É aqui que as diferenças entre os partidos são mais fortes. Enquanto a esquerda direciona o discurso do investimento em um projeto político objetivo, diretamente voltado para os grupos representados pelo candidato em questão (no caso de Adriana, mulheres, LGBT, negras e periféricas), a direita democrática o faz de maneira difusa.

“Ela não deixa tão marcado qual o seu projeto político.

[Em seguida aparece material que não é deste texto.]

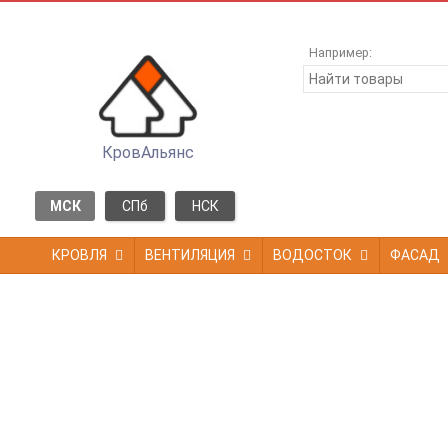
Например:
КровАльянс
МСК
СПб
НСК
КРОВЛЯ
ВЕНТИЛЯЦИЯ
ВОДОСТОК
ФАСАД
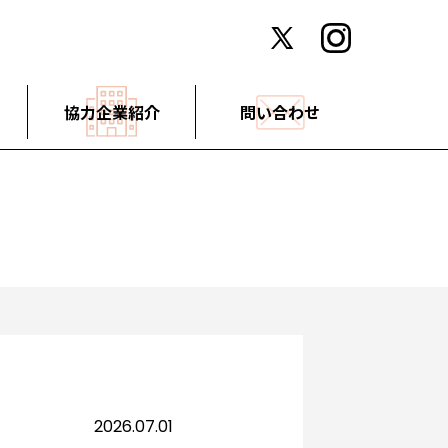
協力企業紹介
問い合わせ
2026.07.01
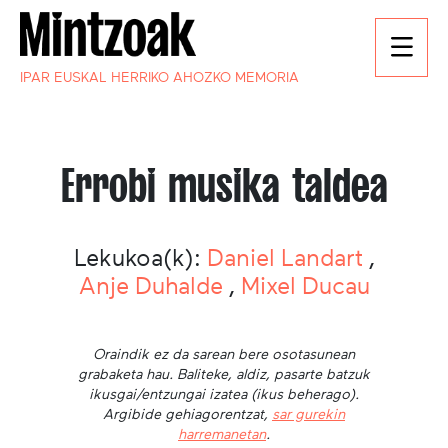
IPAR EUSKAL HERRIKO AHOZKO MEMORIA
Errobi musika taldea
Lekukoa(k):
Daniel Landart
,
Anje Duhalde
,
Mixel Ducau
Oraindik ez da sarean bere osotasunean
grabaketa hau. Baliteke, aldiz, pasarte batzuk
ikusgai/entzungai izatea (ikus beherago).
Argibide gehiagorentzat,
sar gurekin
harremanetan
.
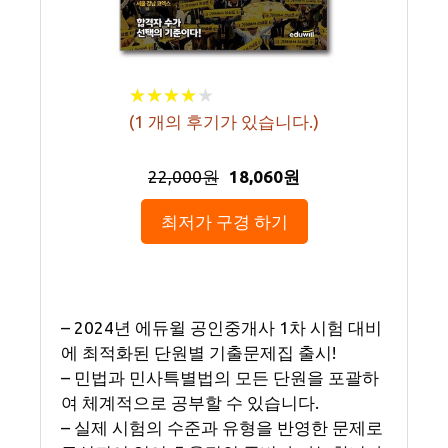
★
★
★
★
★
★
★
★
★
★
(
1
개의 후기가 있습니다.)
22,000원
18,060원
최저가 구경 하기
– 2024년 에듀윌 공인중개사 1차 시험 대비
에 최적화된 단원별 기출문제집 출시!
– 민법과 민사특별법의 모든 단원을 포괄하
여 체계적으로 공부할 수 있습니다.
– 실제 시험의 수준과 유형을 반영한 문제로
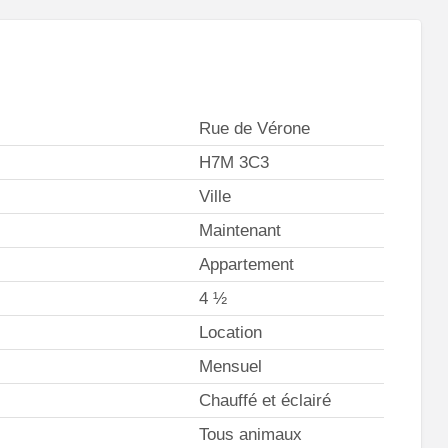
Rue de Vérone
H7M 3C3
Ville
Maintenant
Appartement
4 ½
Location
Mensuel
Chauffé et éclairé
Tous animaux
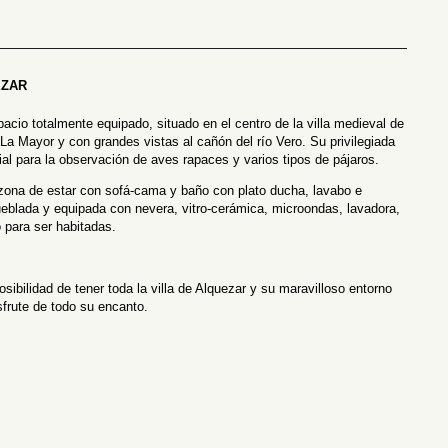
—————————————————————————————————–
ÉZAR
acio totalmente equipado, situado en el centro de la villa medieval de
 La Mayor y con grandes vistas al cañón del río Vero. Su privilegiada
cial para la observación de aves rapaces y varios tipos de pájaros.
zona de estar con sofá-cama y baño con plato ducha, lavabo e
blada y equipada con nevera, vitro-cerámica, microondas, lavadora,
o para ser habitadas.
osibilidad de tener toda la villa de Alquezar y su maravilloso entorno
frute de todo su encanto.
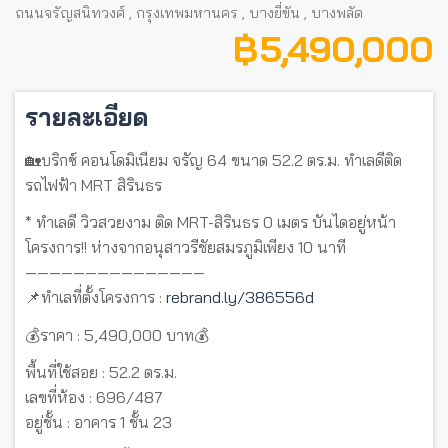
ถนนจรัญสนิทวงศ์
,
กรุงเทพมหานคร
,
บางยี่ขัน
,
บางพลัด
฿ 5,490,000
รายละเอียด
🏡บริกซ์ คอนโดมิเนียม จรัญ 64 ขนาด 52.2 ตร.ม. ทำเลดีติด
รถไฟฟ้า MRT สิรินธร
* ทำเลดี วิวสวยงาม ติด MRT-สิรินธร 0 เมตร บันไดอยู่หน้า
โครงการ!! ห่างจากอนุสาวรีชัยสมรภูมิเพียง 10 นาที
———————————————
📌ทำเลที่ตั้งโครงการ :
rebrand.ly/386556d
💰ราคา : 5,490,000 บาท💰
พื้นที่ใช้สอย : 52.2 ตร.ม.
เลขที่ห้อง : 696/487
อยู่ชั้น : อาคาร 1 ชั้น 23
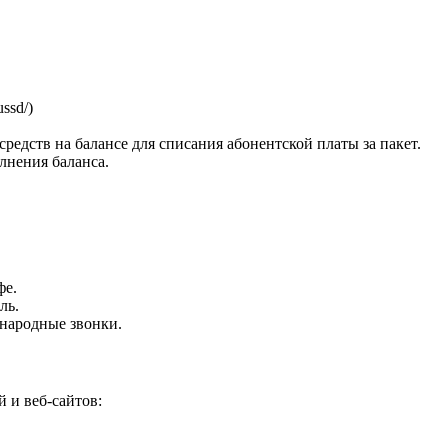
ssd/)
едств на балансе для списания абонентской платы за пакет.
лнения баланса.
фе.
ль.
ународные звонки.
 и веб-сайтов:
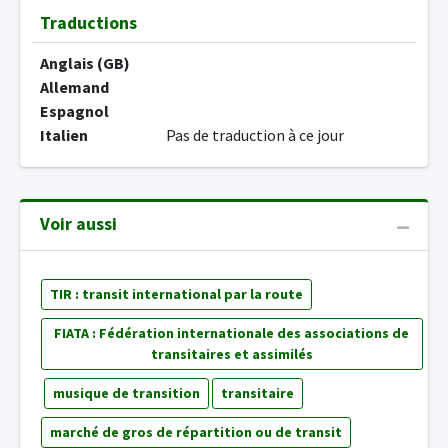
Traductions
Anglais (GB)
Allemand
Espagnol
Italien
Pas de traduction à ce jour
Voir aussi
TIR : transit international par la route
FIATA : Fédération internationale des associations de
transitaires et assimilés
musique de transition
transitaire
marché de gros de répartition ou de transit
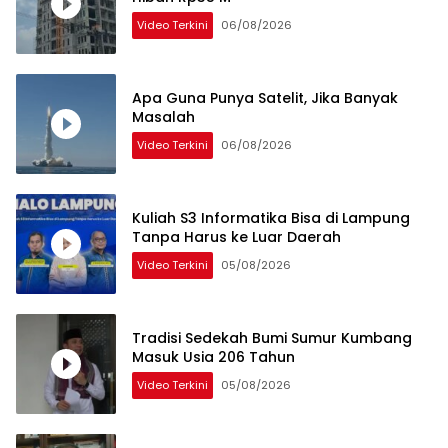
Video Terkini
06/08/2026
Apa Guna Punya Satelit, Jika Banyak
Masalah
Video Terkini
06/08/2026
Kuliah S3 Informatika Bisa di Lampung
Tanpa Harus ke Luar Daerah
Video Terkini
05/08/2026
Tradisi Sedekah Bumi Sumur Kumbang
Masuk Usia 206 Tahun
Video Terkini
05/08/2026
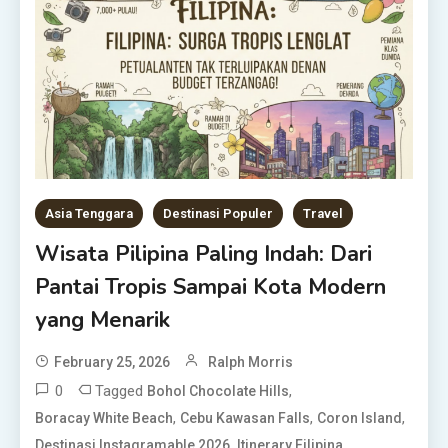
Asia Tenggara
Destinasi Populer
Travel
Wisata Pilipina Paling Indah: Dari
Pantai Tropis Sampai Kota Modern
yang Menarik
February 25, 2026
Ralph Morris
0
Tagged
,
Bohol Chocolate Hills
,
,
,
Boracay White Beach
Cebu Kawasan Falls
Coron Island
,
,
Destinasi Instagramable 2026
Itinerary Filipina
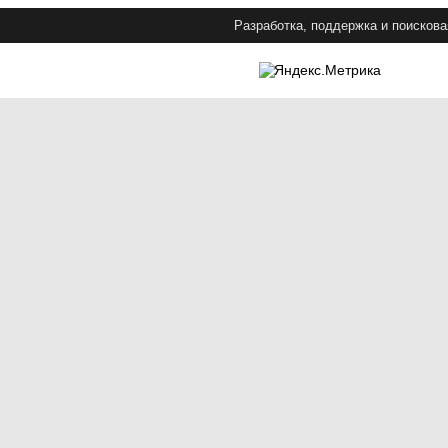
Разработка, поддержка и поискова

São mais palavras chaves: políticas para a juventude, para a saúde… Mas nada específico”, explica Paula. “Já a extrema-direita é mais objetiva”, ressalta.

 

 

Financiamento coletivo é estratégia para fortalecer base eleitoral

Mesmo que as vaquinhas virtuais não estejam entre as principais formas de doação de campanha — em 2022, apenas 1.730 dos candidatos (6% do total) usaram financiamento coletivo —, elas são um ótimo termômetro para o potencial do pré-candidato durante a pré-campanha.

“As vaquinhas virtuais têm uma perspectiva democrática, de alcance e visibilidade no meio digital, especialmente para candidatos que estão buscando pela primeira vez seu lugar ao sol na política”, dizem os pesquisadores Abradep, Amanda e Anderson.

Isso porque ter uma significativa mobilização nas doações está diretamente relacionado à projeção do resultado eleitoral: “Afinal, não faz sentido uma pessoa física doar e não apoiar aquele mesmo candidato”, diz Amanda.

Como o financiamento está autorizado desde 15 de maio, o alcance das metas e o grau de adesão de doadores podem guiar as estratégias e o marketing dos pré-candidatos. “Como o período da campanha eleitoral foi reduzido para 45 dias, a vaquinha faz com que o eleitor tenha uma noção antecipada dos candidatos ao pleito e suas propostas”, afirmam Amanda e Anderson. “Essa construção temporal é um fator importante e determinante para os candidatos mobilizarem seus eleitores.”